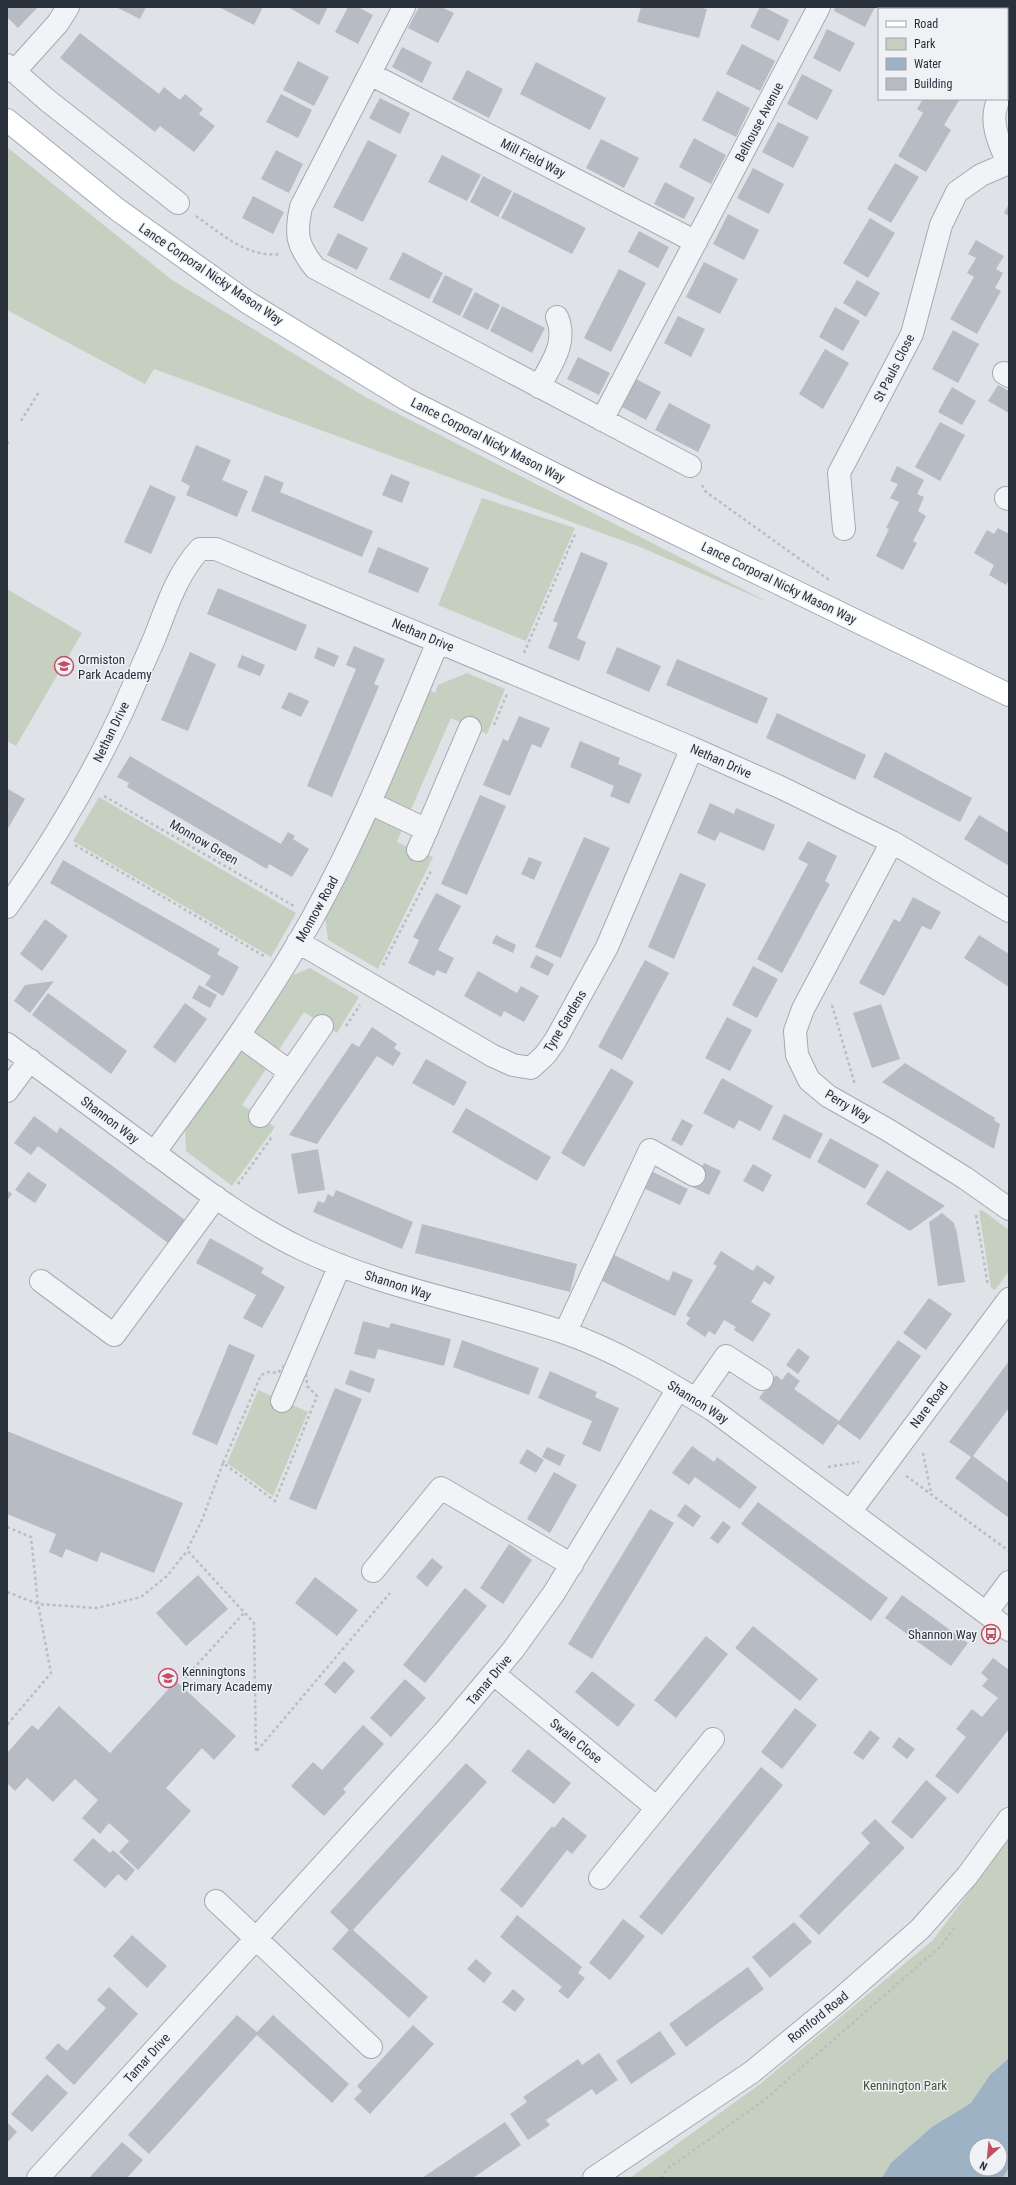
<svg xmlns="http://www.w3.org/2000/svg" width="1016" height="2185" font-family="'Roboto Condensed',sans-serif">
	<rect width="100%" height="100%" fill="#dfe3e7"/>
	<path fill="#c6d0c1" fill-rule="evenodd" d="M7,147l165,133 195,118 403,205 -130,-56 -486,-178 -9,15 -138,-74z
		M482,498l93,30 -49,113 -88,-36z
		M7,589l75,44 -66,113 -9,-5z
		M467,673l38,16 -18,45 -36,-16 -42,96 -24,-11 -2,-7 45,-107 7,4 3,-8z
		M99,797l197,116 -25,44 -198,-116z
		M381,816l22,11 -6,15 36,15 -55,112 -50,-29 -3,-23 48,-98z
		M310,968l49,29 -22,36 -33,-21 -28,42 -19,-13 -1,-13 37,-53z
		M245,1050l23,16 -26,39 33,22 -43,59 -46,-35 -1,-25 54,-75z
		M982,1210l27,20v41l-14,19 -4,-2 -12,-77z
		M258,1390l50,22 -35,84 -46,-33z
		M1009,1839v339h-379l130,-94 173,-144zM976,2145h24v24h-24z"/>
	<path fill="#9db2c5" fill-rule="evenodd" d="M1009,2058v110l-6,9 -121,1 9,-15 41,-36 39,-24 19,-28zM976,2145h24v24h-24z"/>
	<path fill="#b7bcc4" d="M7,7h31l-20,21 -11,-11z
		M116,7h30l-6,12z
		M219,7h44l-9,18z
		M288,7h40l-9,18z
		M348,7h10l15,8 -15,29 -23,-12z
		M419,7h22l13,6 -16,30 -30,-15z
		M641,7h56l10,2 -8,29 -62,-16z
		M760,7h4l25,13 -10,21 -29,-14z
		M835,7h40l-10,20 -31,-16z
		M945,7h64v3l-2,5v-6h-62z
		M827,29l28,14 -15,29 -27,-14z
		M80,33l79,61 5,-7 16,13 5,-6 18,15 -4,5 16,12 -21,26 -34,-26 -5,6 -95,-74z
		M742,44l33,17 -15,30 -34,-17z
		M402,47l30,15 -10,21 -30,-16z
		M298,61l31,16 -15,29 -31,-16z
		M536,62l70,36 -16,32 -70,-36z
		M467,70l36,19 -14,29 -37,-19z
		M802,74l31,16 -16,30 -30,-16z
		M717,91l33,17 -14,29 -34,-17z
		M281,94l31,16 -14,28 -32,-16z
		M380,98l30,15 -10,21 -31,-16z
		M923,99h37l-16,26 7,5 -25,42 -28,-16 25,-43 -6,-4z
		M778,122l31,15 -16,31 -31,-16z
		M694,138l32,17 -15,29 -32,-17z
		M601,139l38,19 -15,30 -38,-20z
		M368,140l29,15 -34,67 -30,-15z
		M276,150l27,14 -14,29 -28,-14z
		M442,155l39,20 -14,26 -39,-19z
		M895,163l24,14 -28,46 -24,-14z
		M753,168l31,16 -15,30 -32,-16z
		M483,176l29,15 -14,26 -28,-15z
		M665,182l30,16 -11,21 -30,-15z
		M514,192l72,36 -14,26 -71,-36z
		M253,196l31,16 -11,22 -31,-16z
		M1009,204v12l-5,-3z
		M728,214l31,16 -15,30 -31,-16z
		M870,218l25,15 -27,45 -25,-15z
		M639,231l30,16 -11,21 -30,-16z
		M338,233l30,15 -11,22 -30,-15z
		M976,240l28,16 -8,13 7,4 -8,15 6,3 -24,43 -27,-15 24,-42 -7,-4 9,-15 -8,-4z
		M403,252l40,21 -14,26 -40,-20z
		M704,262l34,17 -18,35 -34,-17z
		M619,269l27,14 -35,69 -27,-14z
		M445,275l28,14 -13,27 -28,-14z
		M857,280l23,13 -14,24 -23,-14z
		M475,292l25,13 -12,25 -26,-13z
		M502,306l43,22 -13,25 -42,-22z
		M835,307l25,14 -17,30 -24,-14z
		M678,316l27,13 -14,28 -27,-14z
		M953,330l26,14 -21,39 -26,-14z
		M825,349l24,14 -26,46 -24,-15z
		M578,357l32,16 -11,22 -32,-16z
		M636,379l25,13 -15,28 -24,-13z
		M998,385l11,6v22l-21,-12z
		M952,387l24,14 -14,24 -24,-13z
		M669,403l42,22 -13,27 -43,-22z
		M940,422l25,13 -25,46 -25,-14z
		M196,445l35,15 -9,20 26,11 -11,26 -51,-22 4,-9 -9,-5z
		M897,466l27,14 -7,14 7,3 -6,14 8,5 -13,25 4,2 -14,27 -27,-14 13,-27 -3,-1 13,-26 -9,-4 8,-14 -8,-3z
		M391,474l19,8 -8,21 -20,-8z
		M265,475l19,8 -4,9 93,39 -11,26 -111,-46z
		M150,485l26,12 -25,57 -27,-12z
		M998,528l11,6v46l-3,5 -17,-10 5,-10 -20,-12 13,-23 7,4z
		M378,547l51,21 -11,25 -50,-21z
		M581,552l27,11 -31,75 9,4 -7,19 -31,-13 10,-25 -5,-2z
		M218,588l89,37 -11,26 -89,-37z
		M354,646l31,13 -11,25 5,2 -47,111 -25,-11 49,-117 -10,-4z
		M318,647l21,9 -5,11 -20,-9z
		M617,647l44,19 -12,26 -43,-19z
		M190,652l26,12 -28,67 -27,-11z
		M242,655l23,10 -5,11 -23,-9z
		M677,659l91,39 -11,26 -91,-39z
		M289,692l20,9 -8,16 -20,-9z
		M777,713l89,42 -11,25 -89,-42z
		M519,716l31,12 -9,20 -9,-4 -22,52 -27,-11 20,-46 5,2z
		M580,741l40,17 -2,6 24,10 -13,30 -19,-8 4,-10 -44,-19z
		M885,752l87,46 -12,24 -87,-45z
		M130,756l151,88 7,-12 7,4 -2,3 16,10 -17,28 -23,-13 -2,5 -140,-82 2,-4 -12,-6z
		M8,789l17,10 -18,31v-39z
		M480,795l26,11 -39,89 -26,-11z
		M710,803l24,11 2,-6 39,17 -11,26 -44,-19 -5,9 -18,-8z
		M979,815l30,18v33l-45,-27z
		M584,837l26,11 -49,110 -26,-11z
		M808,841l29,15 -12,25 5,3 -48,89 -25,-14 51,-95 -10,-5z
		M529,857l13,5 -8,18 -13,-6z
		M63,860l157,89 -3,5 22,13 -16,29 -18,-11 6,-9 -161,-93z
		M680,873l26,11 -32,75 -26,-12z
		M436,893l25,13 -23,44 16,8 -8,16 -9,-4 -3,6 -26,-13 11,-23 -6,-3z
		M913,897l28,15 -10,18 -9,-4 -38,70 -25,-13 35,-64 6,3z
		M45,919l23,17 -26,35 -22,-17z
		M496,935l20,10 -3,8 -21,-10z
		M979,935l30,19v33l-45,-29z
		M536,955l18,9 -6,12 -18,-9z
		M645,960l24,13 -47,87 -24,-13z
		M753,966l25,13 -21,39 -25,-13z
		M478,971l39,22 4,-7 18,10 -15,26 -20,-11 -3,6 -37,-21z
		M54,981l-24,32 -16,-12 11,-16z
		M199,985l18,10 -7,13 -18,-10z
		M48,993l79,58 -16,23 -79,-59z
		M185,1003l22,16 -32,44 -22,-16z
		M881,1004l19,55 -28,9 -19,-55z
		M727,1017l25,13 -22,41 -25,-13z
		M372,1027l25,17 -3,4 7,5 -8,13 -16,-10 -60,88 -28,-9 63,-92 7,4z
		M426,1059l41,23 -13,24 -42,-23z
		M905,1063l90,55 -1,2 6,4 -6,25 -112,-67z
		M611,1068l23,14 -50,85 -23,-14z
		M722,1078l51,28 -13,25 -21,-11 -5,9 -31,-16z
		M466,1108l85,49 -14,24 -85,-49z
		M784,1114l39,20 -13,25 -38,-20z
		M34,1116l23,17 3,-6 129,96 -17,23 -134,-100 -7,9 -17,-12z
		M682,1119l11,6 -11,21 -11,-6z
		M830,1138l49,27 -14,24 -48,-27z
		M318,1149l7,41 -27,4 -7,-40z
		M704,1163l17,8 -12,24 -17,-8z
		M753,1164l19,11 -9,17 -20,-11z
		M649,1170l39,19 -8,16 -39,-18z
		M887,1170l21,13 37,23 -35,25 -44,-27z
		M28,1172l19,13 -12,18 -20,-13z
		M7,1190l5,4 -5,7z
		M336,1190l77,32 -11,27 -89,-37 5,-11 6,2 4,-9 5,3z
		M942,1213l12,10 1,5h1l9,54 -27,4 -9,-64z
		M422,1224l155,40 -7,28 -155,-39z
		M210,1238l54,30 -3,5 24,14 -23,41 -19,-10 13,-23 -60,-32z
		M721,1251l32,20 4,-6 18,12 -5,8 -6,-4 -13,21 20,12 -18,28 -19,-12 2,-3 -12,-7 -9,15 -6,-4 -4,6 -19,-13 4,-6 -4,-3 31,-49 -4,-2z
		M614,1255l55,26 4,-10 20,9 -18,36 -73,-35z
		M929,1298l23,16 -26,36 -23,-17z
		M363,1321l26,7 2,-5 60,16 -7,27 -66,-17 -3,10 -21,-5z
		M462,1340l77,28 -10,27 -76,-28z
		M898,1340l23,16 -61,84 -22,-16 -15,21 -64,-47 17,-23 6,5 6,-8 12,9 -6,8 45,32z
		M229,1344l26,11 -38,90 -25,-11z
		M798,1348l12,9 -12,17 -12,-9z
		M1009,1361v47l-36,48 36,27v35l-54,-40 16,-21 -22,-15z
		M350,1370l25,9 -5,14 -25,-9z
		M550,1371l47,21 -2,5 24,11 -19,44 -18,-8 10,-23 -54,-23z
		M335,1388l27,11 -46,111 -27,-11z
		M7,1431l176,72 -29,70 -53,-21 -4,10 -31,-13 -4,9 -13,-6 7,-18 -49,-20z
		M692,1446l22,16 3,-5 40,30 -17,22 -45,-32 -6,8 -17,-12z
		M547,1447l18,8 -5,11 -18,-9z
		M527,1449l17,11 -8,13 -17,-10z
		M554,1472l23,13 -27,48 -23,-14z
		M758,1502l130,96 -17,23 -130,-97z
		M685,1504l16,12 -8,11 -16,-11z
		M650,1509l24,14 -82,136 -24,-15z
		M723,1521l8,6 -13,17 -8,-6z
		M509,1544l23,16 -29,44 -23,-16z
		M432,1558l11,9 -16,20 -11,-10z
		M198,1575l30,34 -42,37 -30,-33z
		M315,1577l43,33 -21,26 -42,-33z
		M465,1588l22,18 -62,77 -22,-18z
		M902,1595l66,48 -17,23 -66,-48z
		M753,1626l65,53 -18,22 -65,-53z
		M706,1636l22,18 -52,64 -22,-18z
		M993,1658l16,12v59l-51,65 -23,-18 31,-39 -10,-8 16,-20 10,8 16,-19 -16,-12 6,-7 -7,-6z
		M344,1661l11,10 -20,23 -11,-10z
		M592,1671l43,34 -17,22 -43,-35z
		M405,1679l21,19 -35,39 -21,-19z
		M176,1681l60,55 -22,24 -12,-12 -36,40 25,23 -53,59 -19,-18 10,-11 -20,-18 -9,11 -18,-16 16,-18 -23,-21 -22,23 -26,-24 -12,13 -8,-8v-30l25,-28 6,5 21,-24 51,47z
		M795,1708l22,17 -35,44 -21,-17z
		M363,1725l21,19 -41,45 3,3 -22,24 -33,-30 22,-24 9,8z
		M870,1730l10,8 -17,22 -10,-7z
		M899,1737l16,12 -8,10 -15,-12z
		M528,1749l43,34 -17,21 -43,-33z
		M466,1763l21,19 -134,148 75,67 -19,21 -77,-69 17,-19 -19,-18z
		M761,1767l22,18 -121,150 -23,-18z
		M926,1780l21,18 -35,41 -21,-17z
		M563,1817l24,19 -15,18 -5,-4 -45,58 -22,-18 52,-64 2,2z
		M875,1819l30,29 -86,87 -20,-19 71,-73 -9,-10z
		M93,1838l17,15 3,-3 22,20 -9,11 -8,-7 -13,14 -32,-28z
		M517,1915l65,52 -4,6 7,5 -17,21 -10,-8 4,-4 -62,-50z
		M623,1919l22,17 -35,44 -21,-17z
		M794,1922l18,20 -42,36 -18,-21z
		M132,1935l35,31 -20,22 -34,-32z
		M476,1959l16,14 -8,10 -17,-14z
		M748,1967l16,22 -78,58 -17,-23z
		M109,1987l29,27 -64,71 -29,-27 13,-15 9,8 39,-43 -9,-8z
		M513,1989l12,10 -10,13 -13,-10z
		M237,2015l20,17 16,-17 76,69 -17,19 -75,-68 -108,119 -21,-19z
		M413,2025l21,19 -64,70 -16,-15 8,-8 -5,-5z
		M660,2031l16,23 -45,30 -15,-23z
		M599,2053l19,27 -22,15 -4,-6 -46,31 4,5 -22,15 -18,-26 17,-12 -4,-5 55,-38 4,6z
		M47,2074l21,19 -36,39 -21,-18z
		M7,2122l10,10 -10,11z
		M505,2122l16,23 -48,33h-51z
		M122,2142l21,18 -16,18h-38z"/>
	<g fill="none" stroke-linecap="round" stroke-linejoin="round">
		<defs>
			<path id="minor" d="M404,7l-103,200c-6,28 -4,38 14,61l375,198
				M1007,62l2,1
				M7,65l40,35 131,103
				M14,72l44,-49 10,-16
				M370,74l326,168
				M1007,84l2,-3
				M999,99c-11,21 0,44 9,64
				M1004,373l5,3
				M539,387c12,-23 29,-44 18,-70
				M602,420l217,-413
				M1006,498l3,1
				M844,529l-5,-56 73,-139 29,-109 16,-33 24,-17 28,-12
				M370,803l57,27
				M892,842l-89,167 -8,22 2,24 12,25 19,16 60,34 77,48 44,31
				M418,850l52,-122
				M7,907c44,-61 83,-127 115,-195 11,-25 22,-50 33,-75 12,-31 22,-63 45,-88h16l476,199 90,40 110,54 117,69
				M298,942l195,114 20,9 18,3 14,-13 10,-14 52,-94 85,-199
				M239,1035l51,37
				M7,1044c52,38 104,77 156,115 44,33 89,66 139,90 83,40 174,54 261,83 53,18 103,49 150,78l296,220
				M7,1091l23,-31
				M260,1116l62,-90
				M154,1153c56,-77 113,-153 159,-236 49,-88 86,-183 125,-275
				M41,1281l73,54 102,-138
				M565,1333l85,-183 44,25
				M696,1399l30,-43 36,23
				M282,1401l58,-136
				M850,1512l159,-213
				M373,1571l68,-83 131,77
				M986,1613l23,-31
				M494,1674l163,134 56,-69
				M600,1878l57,-70
				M216,1901l155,146
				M38,2178l406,-446 69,-82 41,-57 124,-204
				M594,2178l158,-106 85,-70 83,-73 47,-53 42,-57"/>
			<path id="major" d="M7,120l111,90 129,92 159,97 176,89 427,207"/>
		</defs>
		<use href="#minor" stroke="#a5aab1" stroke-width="24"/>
		<use href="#major" stroke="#a0a8b2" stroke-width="24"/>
		<path stroke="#babdc2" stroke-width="2.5" stroke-dasharray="3 3" stroke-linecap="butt" d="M196,216c26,18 51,42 84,38
			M21,421l18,-29
			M7,444l3,-5
			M702,485l4,7 123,88
			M524,653l51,-119
			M494,725l13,-31
			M104,796l190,110
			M75,845l189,111
			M383,965l49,-96
			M832,1005l23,80
			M346,1026l14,-21
			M238,1184l34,-47
			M976,1215l12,71
			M287,1362l19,9 1,15 10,10 -42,105 -52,-38 38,-88 7,-3 10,1z
			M923,1453l8,40
			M223,1463l-21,57 -15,30 67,73 2,129 134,-159
			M828,1467l31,-5
			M906,1476l103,75
			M7,1527l24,10 7,67 13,69 -44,52
			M7,1592l31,12 59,4 44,-11 26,-21 20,-25
			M185,1678l59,-65
			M661,2178l6,-9 95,-67 179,-156 14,-19"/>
		<use href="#minor" stroke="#f2f3f6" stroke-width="22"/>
		<use href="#major" stroke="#fff" stroke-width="22"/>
	</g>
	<defs>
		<symbol id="school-ring" viewBox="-11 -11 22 22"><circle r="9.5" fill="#eff1f5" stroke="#c34e64" stroke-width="1.5"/><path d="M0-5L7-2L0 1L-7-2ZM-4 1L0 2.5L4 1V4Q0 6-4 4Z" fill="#c34e64"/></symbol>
		<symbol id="bus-ring" viewBox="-11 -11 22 22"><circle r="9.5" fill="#eff1f5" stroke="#c34e64" stroke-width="1.5"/><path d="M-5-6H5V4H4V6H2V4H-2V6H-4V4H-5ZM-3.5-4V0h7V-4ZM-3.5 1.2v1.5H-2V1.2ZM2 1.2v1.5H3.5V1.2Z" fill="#c34e64"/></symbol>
	</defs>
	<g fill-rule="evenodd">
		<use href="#school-ring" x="53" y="655" width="22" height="22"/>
		<use href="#bus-ring" x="980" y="1623" width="22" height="22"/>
		<use href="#school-ring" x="157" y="1667" width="22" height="22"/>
	</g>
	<g text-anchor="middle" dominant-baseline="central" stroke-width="3" stroke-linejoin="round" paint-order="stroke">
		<g font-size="13" fill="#29313d" stroke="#eff1f5">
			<text transform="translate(759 122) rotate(-62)">Belhouse Avenue</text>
			<text transform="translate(533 158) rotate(27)">Mill Field Way</text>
			<text transform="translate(211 274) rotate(34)">Lance Corporal Nicky Mason Way</text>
			<text transform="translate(894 368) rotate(-63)">St Pauls Close</text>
			<text transform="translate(488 440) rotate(27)">Lance Corporal Nicky Mason Way</text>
			<text transform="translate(779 583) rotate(26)">Lance Corporal Nicky Mason Way</text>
			<text transform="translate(423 635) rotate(23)">Nethan Drive</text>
			<text transform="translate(111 732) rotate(-64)">Nethan Drive</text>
			<text transform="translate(721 761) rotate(24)">Nethan Drive</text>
			<text transform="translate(204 842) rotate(30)">Monnow Green</text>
			<text transform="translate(317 909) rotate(-61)">Monnow Road</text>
			<text transform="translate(565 1021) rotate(-59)">Tyne Gardens</text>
			<text transform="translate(848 1106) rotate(31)">Perry Way</text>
			<text transform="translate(110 1120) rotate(37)">Shannon Way</text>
			<text transform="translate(398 1285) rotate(18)">Shannon Way</text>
			<text transform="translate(698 1402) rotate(32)">Shannon Way</text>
			<text transform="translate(929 1405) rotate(-53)">Nare Road</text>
			<text transform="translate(489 1680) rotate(-50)">Tamar Drive</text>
			<text transform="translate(576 1741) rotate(39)">Swale Close</text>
			<text transform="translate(818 2017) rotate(-39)">Romford Road</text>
			<text transform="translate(147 2058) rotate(-48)">Tamar Drive</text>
		</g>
		<g font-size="13" fill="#29313d" stroke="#eff1f5" text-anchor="start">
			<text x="78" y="659">Ormiston<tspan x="78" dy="15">Park Academy</tspan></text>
			<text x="977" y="1634" text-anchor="end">Shannon Way</text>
			<text x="182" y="1671">Kenningtons<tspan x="182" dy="15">Primary Academy</tspan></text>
		</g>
		<g font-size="13" fill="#3f5838" stroke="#eff1f5">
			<text x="905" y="2085">Kennington Park</text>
		</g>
	</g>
	<rect width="1016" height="2185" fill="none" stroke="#29313d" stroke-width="16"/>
	<rect x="878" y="8" width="130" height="92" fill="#eff1f5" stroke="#a0a4ab"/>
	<rect x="886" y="21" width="20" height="6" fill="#ffffff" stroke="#a0a4ab"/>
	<text x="914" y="28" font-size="12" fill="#29313d">Road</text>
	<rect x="886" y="38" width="20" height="12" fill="#c6d0c1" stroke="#a0a4ab"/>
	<text x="914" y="48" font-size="12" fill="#29313d">Park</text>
	<rect x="886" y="58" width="20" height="12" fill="#9db2c5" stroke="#a0a4ab"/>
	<text x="914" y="68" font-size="12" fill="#29313d">Water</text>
	<rect x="886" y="78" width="20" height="12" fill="#b7bcc4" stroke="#a0a4ab"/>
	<text x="914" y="88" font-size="12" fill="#29313d">Building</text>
	<g transform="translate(988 2157) rotate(207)"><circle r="19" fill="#eff1f5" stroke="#a0a4ab"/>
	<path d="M0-3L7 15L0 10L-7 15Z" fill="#c34e64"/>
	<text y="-6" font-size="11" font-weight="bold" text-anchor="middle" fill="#29313d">N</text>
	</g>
</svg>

TASK DETAILS ::
Whenever the word "middle" occurs in a line of the listing above, return that line.

ANSWER FOR THE TASK ::
	<g text-anchor="middle" dominant-baseline="central" stroke-width="3" stroke-linejoin="round" paint-order="stroke">
	<text y="-6" font-size="11" font-weight="bold" text-anchor="middle" fill="#29313d">N</text>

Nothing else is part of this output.